Nafi Baba sülalesinin bilinen ilk ceddi Şeyh Bedreddin olup aile, Sevgili Peygamberimizin (sav) torunu Hz. Hüseyin'in (ra) seyyid neslinden gelmektedir.
Süheyla Hoca'yla evinde yaptığımız bir görüşmede Şeyh Bedreddin'in Akşemseddin'in arkadaşı; Hacı Bayram-ı Velî'nin de halifesi olduğunu söylemişti.
Mehmet Artemel'le olan bir hasbıhalimizde Hocamız ceddine ve Şehitlik Dergahı'na ilişkin tetebbuatını bizlerle paylaşmıştı: "Şeyh Bedreddin'in fetih şehidi olarak 1451'de şehid olduğunu mezar taşından görebiliyoruz. Esasen, bu da buradaki Şehitliğin ne kadar kıymetli bir tarihinin olduğunu gösteriyor. Şöyle ki, Fatih, fethi surların içindeki İstanbul'un alınması ile sınırlı değil; bir anlamda burada, Rumelihisarı'nda verilen zorlu mücadelede kazanılan zafer ve bunun sonucu tarihi Rumelihisarı kalesinin inşası, fethi başlatıyor.


Nafi Baba'nın Mahmut Bey Baba'ya ulaşan ceddi, İstanbul'un en kadîm aileleri arasında yer alır. Asırlardır Rumelihisarı'nda ikamet eden Nafi Baba ailesini ve irfanını günümüzde Boğaziçi Üniversitesi'nin kurucularından Prof. Dr. Süheyla Artemel ve oğlu Yard. Doç. Dr. Mehmet Nafi Artemel temsil etmektedir.Rumelihisarı'nda Kışlak Sokakta 250 yıllık tarihi bir Osmanlı Bağdadi evinde oturan aile, tasavvuf kültürünün, naif İstanbul/Anadolu beyefendiliğinin/hanımefendiliğinin müşahhas bir misalini teşkil ediyor.
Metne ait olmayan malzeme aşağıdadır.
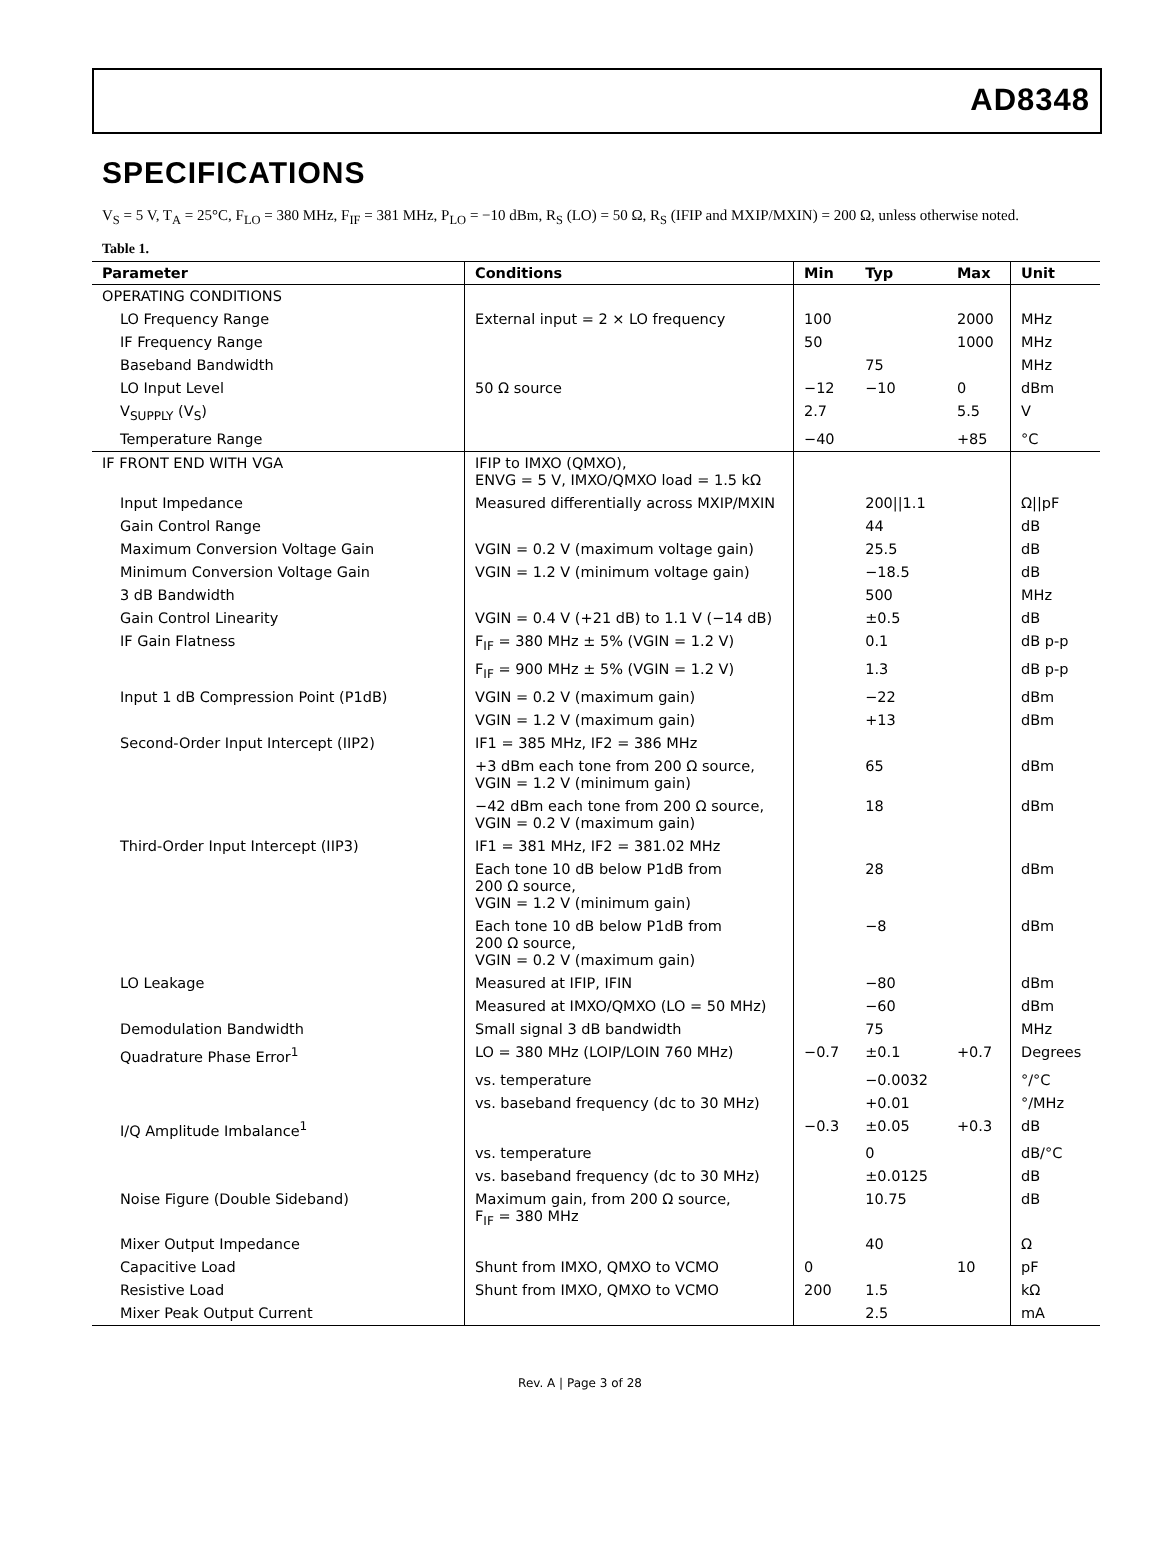AD8348
SPECIFICATIONS
V<sub>S</sub> = 5 V, T<sub>A</sub> = 25°C, F<sub>LO</sub> = 380 MHz, F<sub>IF</sub> = 381 MHz, P<sub>LO</sub> = −10 dBm, R<sub>S</sub> (LO) = 50 Ω, R<sub>S</sub> (IFIP and MXIP/MXIN) = 200 Ω, unless otherwise noted.
Table 1.
| Parameter | Conditions | Min | Typ | Max | Unit |
| --- | --- | --- | --- | --- | --- |
| OPERATING CONDITIONS | | | | | |
| LO Frequency Range | External input = 2 × LO frequency | 100 | | 2000 | MHz |
| IF Frequency Range | | 50 | | 1000 | MHz |
| Baseband Bandwidth | | | 75 | | MHz |
| LO Input Level | 50 Ω source | −12 | −10 | 0 | dBm |
| V<sub>SUPPLY</sub> (V<sub>S</sub>) | | 2.7 | | 5.5 | V |
| Temperature Range | | −40 | | +85 | °C |
| IF FRONT END WITH VGA | IFIP to IMXO (QMXO), ENVG = 5 V, IMXO/QMXO load = 1.5 kΩ | | | | |
| Input Impedance | Measured differentially across MXIP/MXIN | | 200//1.1 | | Ω//pF |
| Gain Control Range | | | 44 | | dB |
| Maximum Conversion Voltage Gain | VGIN = 0.2 V (maximum voltage gain) | | 25.5 | | dB |
| Minimum Conversion Voltage Gain | VGIN = 1.2 V (minimum voltage gain) | | −18.5 | | dB |
| 3 dB Bandwidth | | | 500 | | MHz |
| Gain Control Linearity | VGIN = 0.4 V (+21 dB) to 1.1 V (−14 dB) | | ±0.5 | | dB |
| IF Gain Flatness | F<sub>IF</sub> = 380 MHz ± 5% (VGIN = 1.2 V) | | 0.1 | | dB p-p |
| | F<sub>IF</sub> = 900 MHz ± 5% (VGIN = 1.2 V) | | 1.3 | | dB p-p |
| Input 1 dB Compression Point (P1dB) | VGIN = 0.2 V (maximum gain) | | −22 | | dBm |
| | VGIN = 1.2 V (maximum gain) | | +13 | | dBm |
| Second-Order Input Intercept (IIP2) | IF1 = 385 MHz, IF2 = 386 MHz | | | | |
| | +3 dBm each tone from 200 Ω source, VGIN = 1.2 V (minimum gain) | | 65 | | dBm |
| | −42 dBm each tone from 200 Ω source, VGIN = 0.2 V (maximum gain) | | 18 | | dBm |
| Third-Order Input Intercept (IIP3) | IF1 = 381 MHz, IF2 = 381.02 MHz | | | | |
| | Each tone 10 dB below P1dB from 200 Ω source, VGIN = 1.2 V (minimum gain) | | 28 | | dBm |
| | Each tone 10 dB below P1dB from 200 Ω source, VGIN = 0.2 V (maximum gain) | | −8 | | dBm |
| LO Leakage | Measured at IFIP, IFIN | | −80 | | dBm |
| | Measured at IMXO/QMXO (LO = 50 MHz) | | −60 | | dBm |
| Demodulation Bandwidth | Small signal 3 dB bandwidth | | 75 | | MHz |
| Quadrature Phase Error<sup>1</sup> | LO = 380 MHz (LOIP/LOIN 760 MHz) | −0.7 | ±0.1 | +0.7 | Degrees |
| | vs. temperature | | −0.0032 | | °/°C |
| | vs. baseband frequency (dc to 30 MHz) | | +0.01 | | °/MHz |
| I/Q Amplitude Imbalance<sup>1</sup> | | −0.3 | ±0.05 | +0.3 | dB |
| | vs. temperature | | 0 | | dB/°C |
| | vs. baseband frequency (dc to 30 MHz) | | ±0.0125 | | dB |
| Noise Figure (Double Sideband) | Maximum gain, from 200 Ω source, F<sub>IF</sub> = 380 MHz | | 10.75 | | dB |
| Mixer Output Impedance | | | 40 | | Ω |
| Capacitive Load | Shunt from IMXO, QMXO to VCMO | 0 | | 10 | pF |
| Resistive Load | Shunt from IMXO, QMXO to VCMO | 200 | 1.5 | | kΩ |
| Mixer Peak Output Current | | | 2.5 | | mA |
Rev. A | Page 3 of 28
Şehitlik Dergâhı'na, Şüheda Kuyusu'na, Nafi Baba Tekkesi'ne selâm olsun. Buralarda medfun bulunanların ceddimizin ervahına Fatihalar okuyalım... Bizim yapabileceğimiz bu, İstanbul'un, Türkiye'nin sahiplerinin bu konuda neler yapabileceğini ise Nafi Baba haziresindeki mezar kitabelerinde yazılı bulunan hakikate olduğu gibi "Hû Hakk Dost" diyerek bekleyip göreceğiz.